Breed of dog that existed in Britain probably until early in the 19th century

The North Country Beagle, Northern Hound or Northern Beagle was a breed of dog that existed in Britain probably until early in the 19th century. The exact date of its extinction is not known; it is likely that it was gradually interbred with other breeds, particularly the modern Beagle, until the genuine North Country Beagle bloodline ceased to exist.

The origins of the North Country Beagle are equally unclear. Most writers suggest that it was developed from the Talbot, whose origins are also uncertain, but which some have claimed originated in Normandy. The Talbot was a predominantly white, slow, deep-throated scent hound. At some point the Talbots were crossed with Greyhounds to give them an extra turn of speed, but they remained comparatively slow dogs that relied more on their nose than speed in the chase.

The North Country Beagle was a large, bony hound with a square head and long trailing ears. Chiefly bred in Yorkshire, it was common in the north of England, but below the River Trent the similar Southern Hound was more abundant. The North Country Beagle was a faster dog; in The British Encyclopedia of 1809, William Nicholson says that the North Country Beagle was kept by the "dashing class of sportsman" because it could "run down a brace [of hare] before dinner", but although a good scent hound, was probably lacking in this ability when compared to the delicate nose of the Southern Hound. The writer and poet Gervase Markham, who wrote a number of books on animal husbandry in the early 17th century described the North Country Beagle as having:

...a head more slender, with a longer nose, ears and flews more shallow, back broad, belly gaunt, joints long, tail small, and his general form more slender and greyhound-like...
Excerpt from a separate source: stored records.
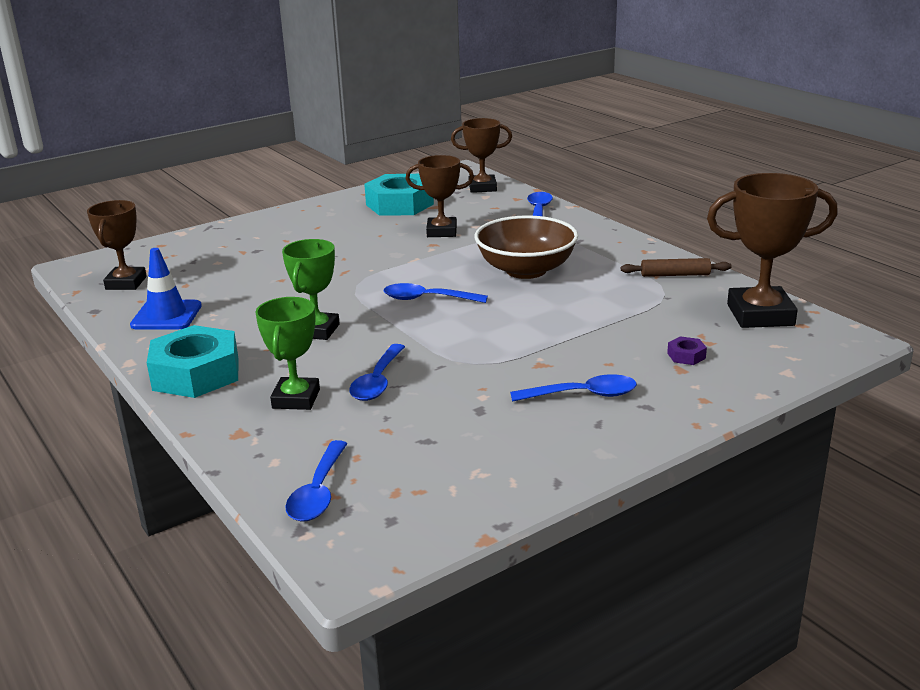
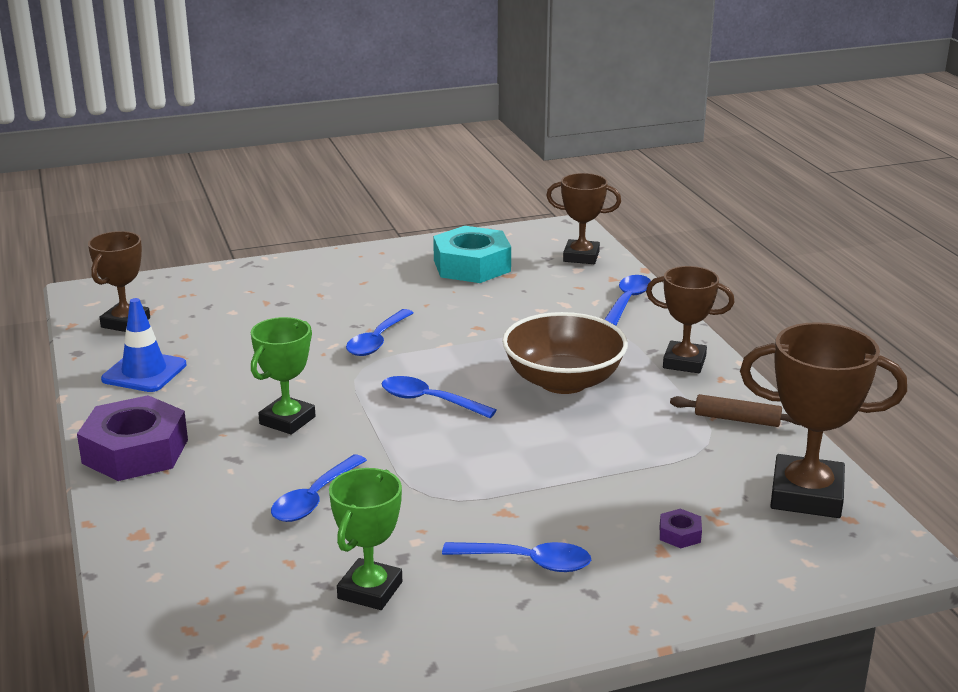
camera: 15 degrees right, 0 degrees up
turquoise nut [147,325,238,398] -> purple nut [77,395,188,481]
green trophy [255,297,320,410] -> green trophy moved to [329,468,402,610]
blue spoon [285,440,347,522] -> blue spoon moved to [346,309,413,356]
brown trophy [406,155,474,237] -> brown trophy moved to [646,266,734,373]

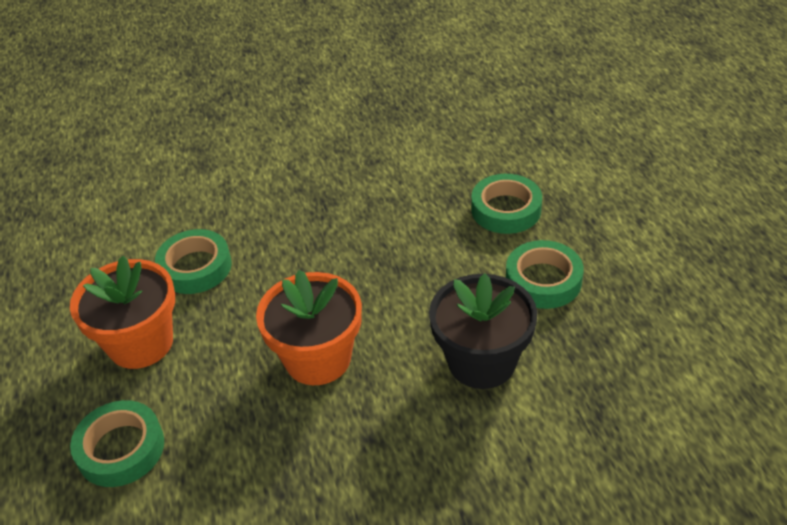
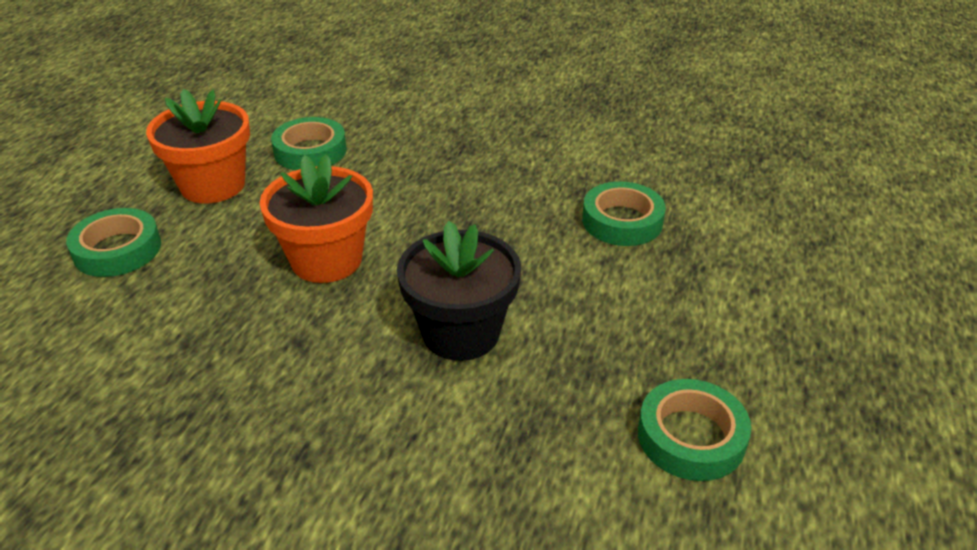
camera: 30 degrees right, 5 degrees down
green tape [506,240,584,309] -> green tape moved to [638,379,751,481]

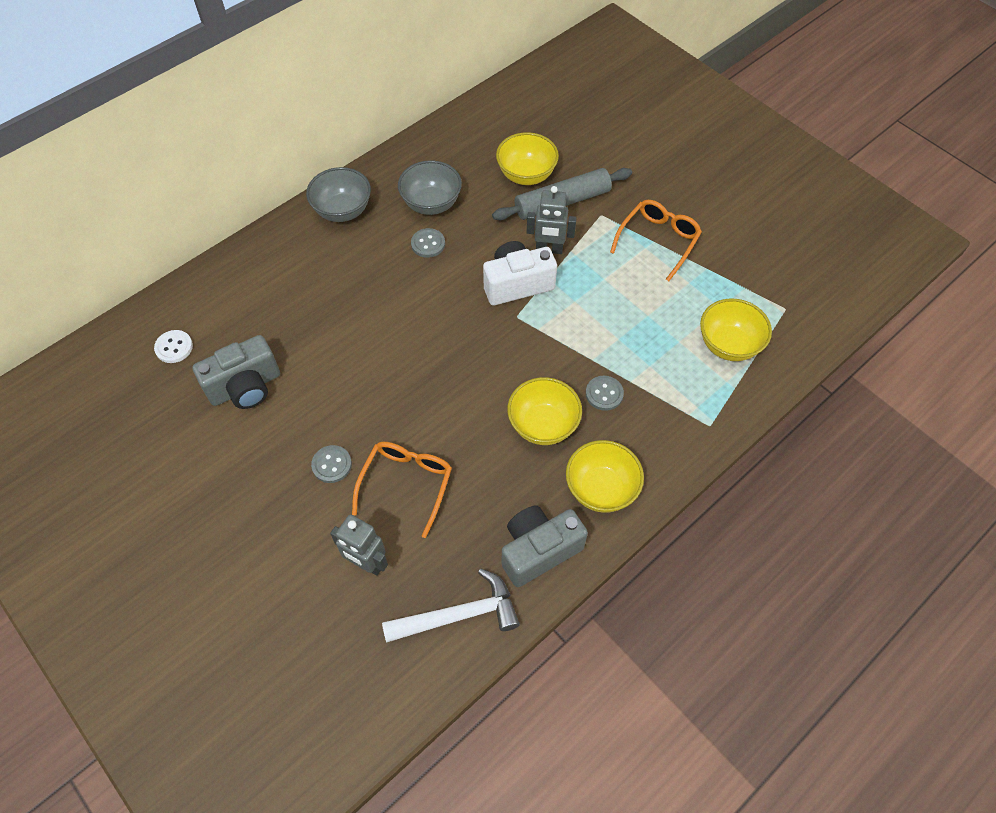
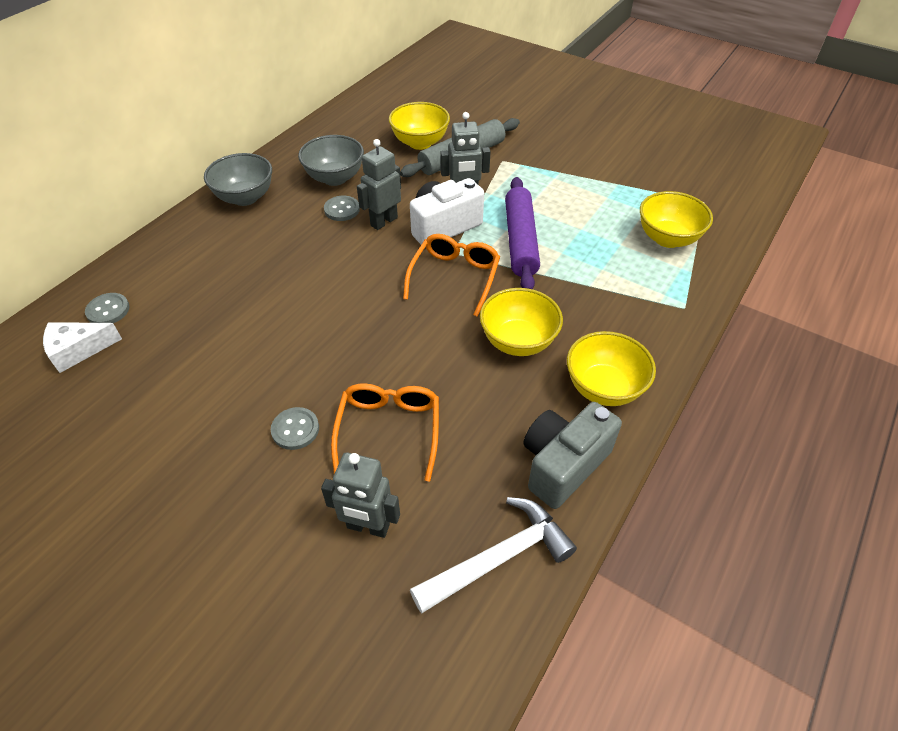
camera: 15 degrees left, 10 degrees down
white button [154,330,193,363] -> white cheese [43,322,122,373]
grey camera [192,335,280,409] -> none
grey button [586,376,624,411] -> grey button moved to [85,293,130,323]
orange glasses [610,200,702,281] -> orange glasses moved to [403,234,500,317]
none -> grey robot [357,139,401,230]
none -> purple rolling pin [505,177,540,289]

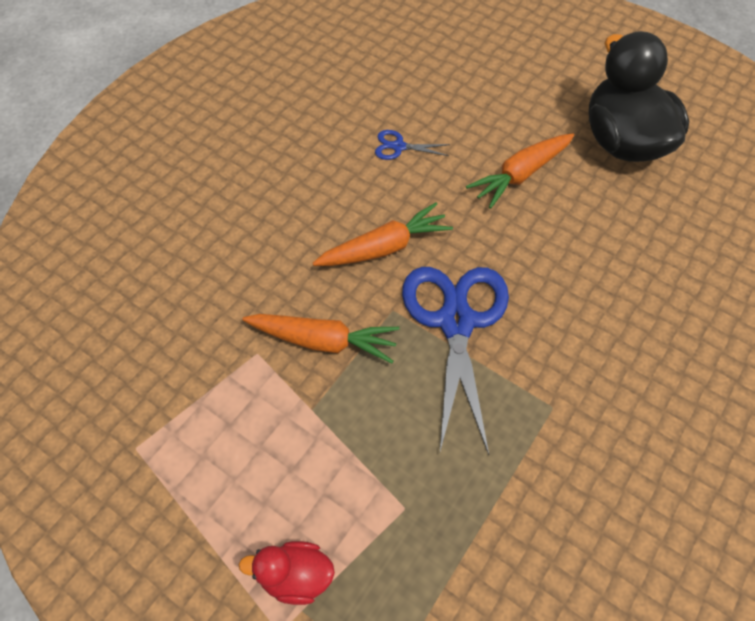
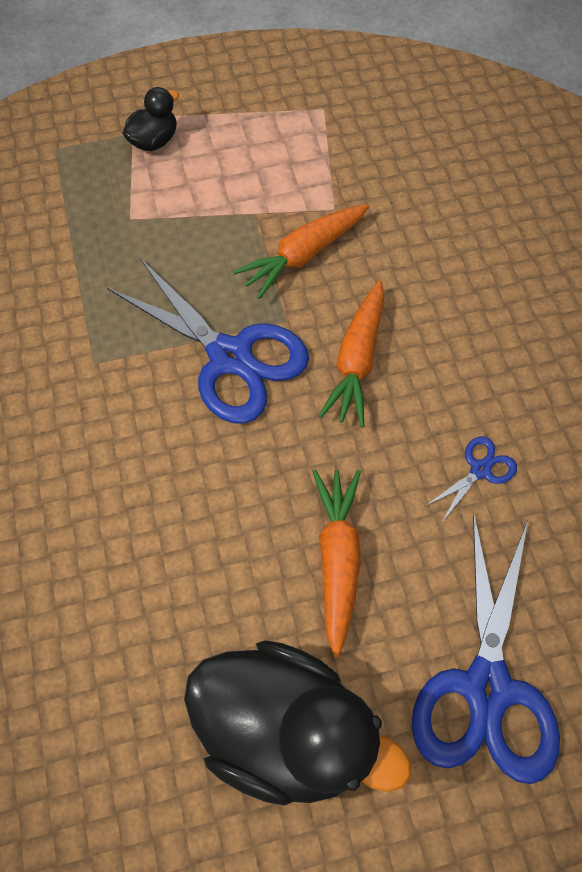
camera: 130 degrees right, 5 degrees up
red duck [239,541,335,605] -> black duck [123,87,179,151]
none -> blue scissors [412,512,560,784]

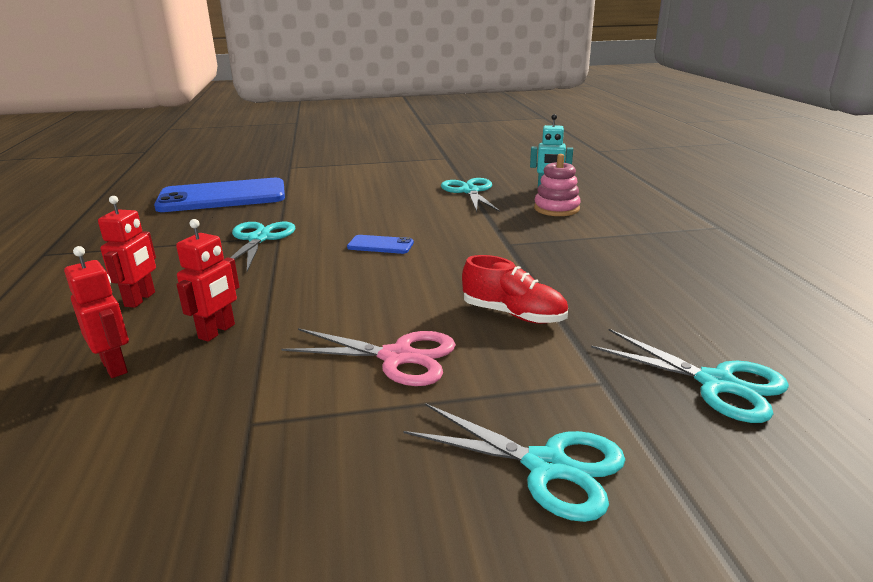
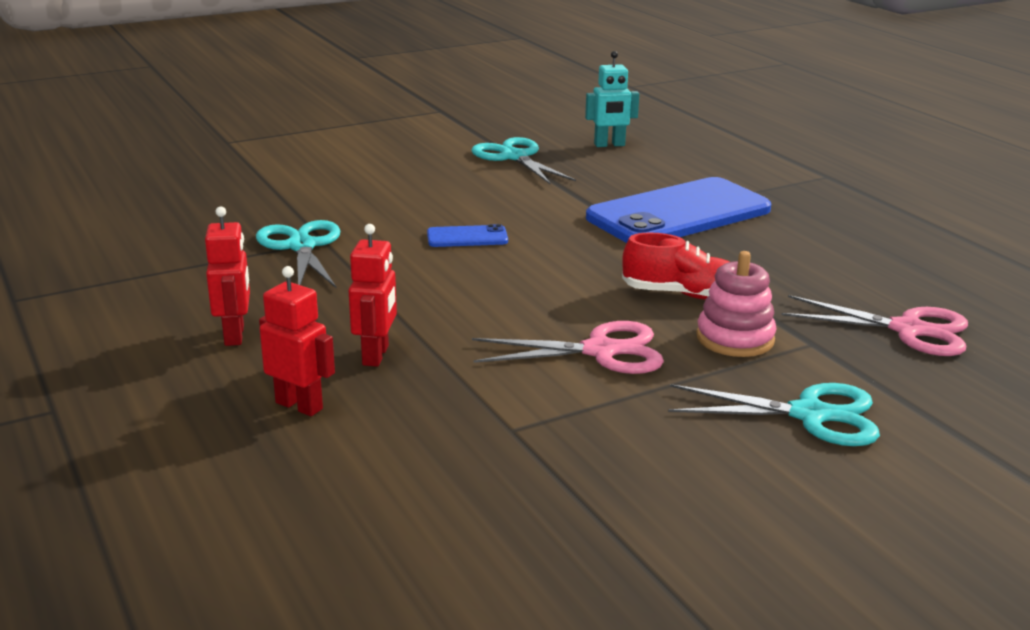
camera: 20 degrees left, 0 degrees up
blue phone [154,178,285,212] -> blue phone moved to [586,177,771,243]
pink stacking toy [534,154,581,216] -> pink stacking toy moved to [696,251,777,357]
turquoise scissors [591,329,789,423] -> pink scissors [782,295,968,356]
In his The Dog, in Health and Disease in 1859, "Stonehenge" (the pen name of John Henry Walsh, later editor of The Field) says the two breeds could be differentiated by the large dewlap possessed by the Southern Hound. The Southern Hound seems to have also had a deeper more melodious voice; Markham says the North Country Beagle had "only a little shrill sweetness" and lacked depth of tone. How far the Talbot, Northern Hound and Southern Hound were intermixed by the 19th century is impossible to ascertain: while acknowledging that they had once existed as separate breeds, Stonehenge had never seen pure-bred varieties and classified the three breeds together.

Both the North Country Beagle and Southern Hound seem to have fallen out of favour during the 18th century as the fashion for less time-consuming hunts led to the development of the faster Foxhound. The North Country Beagle may have formed part of the packs kept by southern farmers for rabbit-hunting that would eventually become the nucleus for the modern Beagle breed. Stonehenge says that packs of hounds that resembled the description of the North Country Beagle still existed in Wales, Devon, Yorkshire and Sussex during the 19th century, but he was doubtful as to how far any of these packs truly represented any of the three early hound breeds.

Aside from the Beagle other modern hound breeds are believed to have North Country Beagle blood: Harriers and Foxhounds among others. Coonhounds and Bloodhounds are likely to have had more influence from the Southern Hound and Talbot lines, as they are excellent trackers but not as swift as other hound breeds.